Not a lot of people get excited for zucchini. Most times I hear about it being bland and uninteresting, but I am here to challenge that assertion!
Last year one of my teammates joked (as he gave me three monstrous zucchini) that most gardens here are overrun with the things, and that from time to time the odd person can find a car load of zucchini as a joke. About 2 weeks ago I arrived to find two gigantic zucchini on my chair, and knew immediately who they were from! Each zucchini weighed about 30 oz EACH! For someone who doesn’t have a garden (but wishes she did), a gift of produce is a true gift, but I will admit that I didn’t ever get around to using last year’s before they went bad.
I did have to figure out how to use 5 lbs of zucchini though.
For the first event, we have Sweet Zucchini Cupcakes with Cream Cheese Frosting:
Really delicious! The cake is flavorful, and you would never know there is zucchini in it, save for the odd speck of skin. To dispatch the zucchini quickly, I used my trusty Cuisinart food processor. And don’t forget to sift, sift, and sift again. I used Martha Stewart’s Sweet Zucchini Cupcake recipe for the cake (omitting the nuts as they were for a party). Also, and as another hint, I use an ice cream scoop to scoop my batter, which ensures the cupcakes have a fairly consistent size among them.
For the cupcakes:
1 1/2 cups all-purpose flour, (sifted, spooned and leveled)
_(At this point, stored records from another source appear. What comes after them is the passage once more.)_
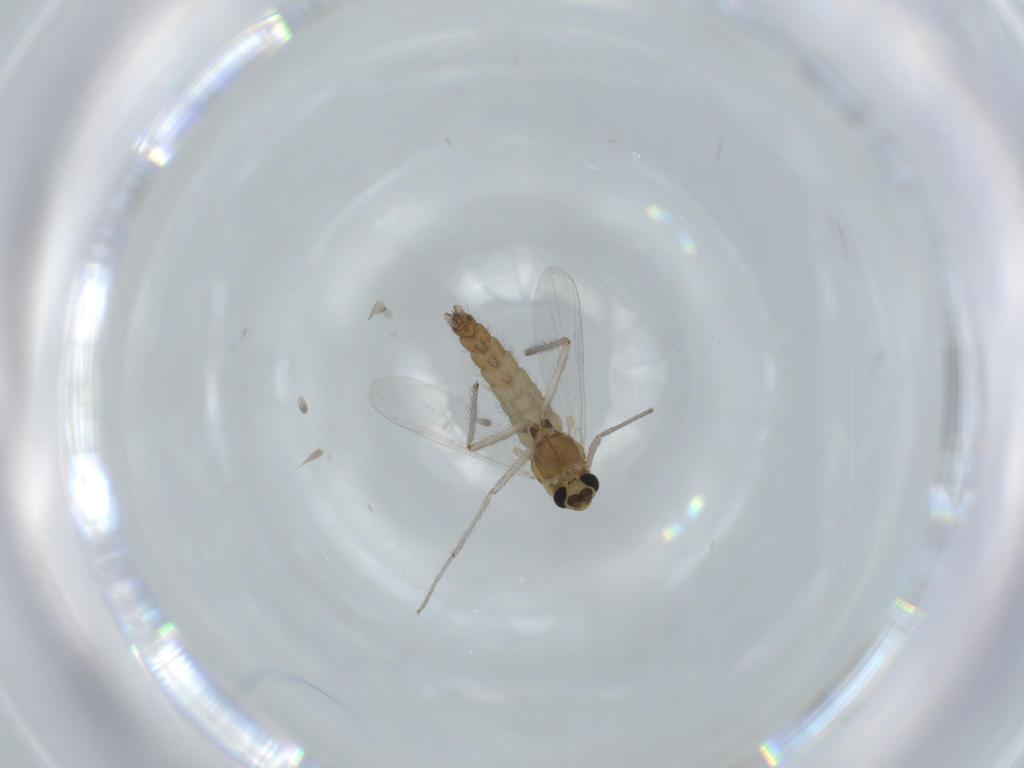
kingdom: Animalia
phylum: Arthropoda
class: Insecta
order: Diptera
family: Chironomidae
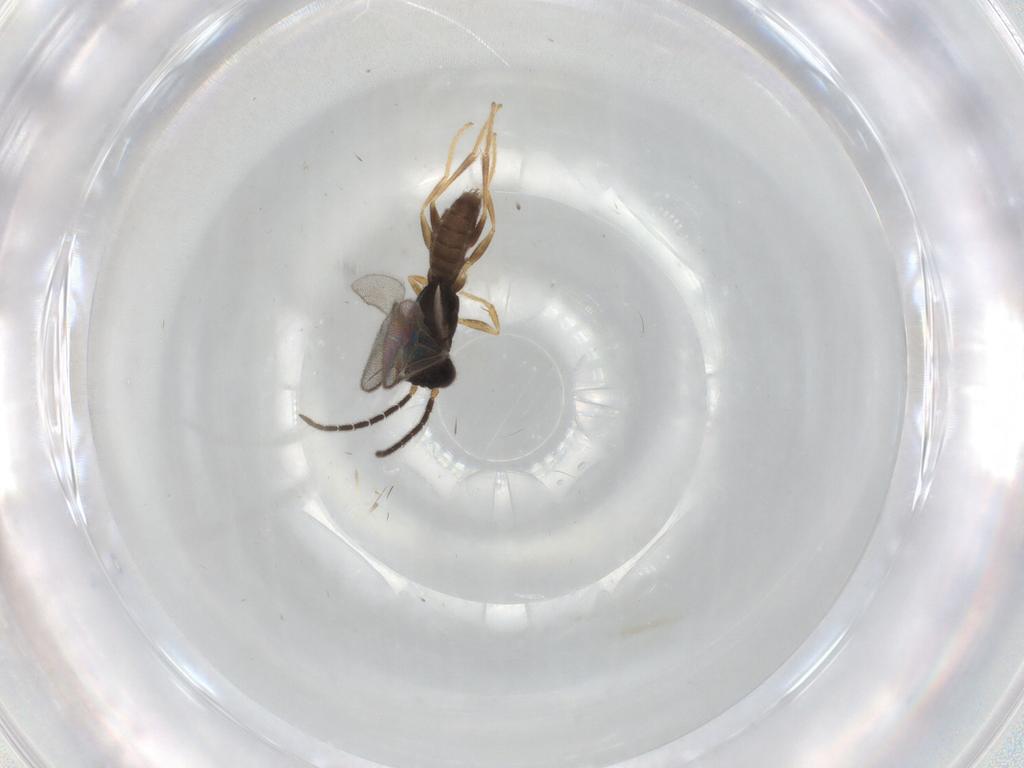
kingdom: Animalia
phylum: Arthropoda
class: Insecta
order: Hymenoptera
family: Dryinidae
1 cup packed dark-brown sugar
2 teaspoons baking powder
1/2 teaspoon ground cinnamon
1/2 teaspoon salt
1/2 cup coarsely chopped pecans or walnuts
1 zucchini (10 ounces), coarsely grated (1 1/2 cups)
1/3 cup vegetable oil
2 large eggs, lightly beaten
1/2 teaspoon pure vanilla extract
Preheat oven to 350 degrees. Line cups of a standard (12-cup) muffin tin with paper or foil liners. Set aside. In a medium bowl, mix together flour, brown sugar, baking powder, cinnamon, and salt. Mix in nuts.
In another bowl, combine zucchini, oil, eggs, and vanilla; add to flour mixture, and mix just until combined (do not overmix). Divide batter evenly among cups. Bake until a toothpick inserted in the center of a cupcake comes out clean, 40 to 45 minutes.
Cool in tin on a wire rack for 10 minutes; turn cupcakes out, right side up, and cool completely. Meanwhile, make frosting.
For the frosting, you will need 1 lb of room temperature butter, 3- 8oz packages of cream cheese at room temperature, and 1 lb of powdered/confectioners sugar, as well as a splash of vanilla extract.
Beat the butter, cream cheese, and confectioners sugar together until combined (start slow or you will wind up wearing most of the sugar!), and then add vanilla extract to taste. Frost with either an off set spatula, or with a piping tip of your choice. You will definitely have more frosting than you need, so you can either halve the recipe, or store the frosting in the fridge for another dessert.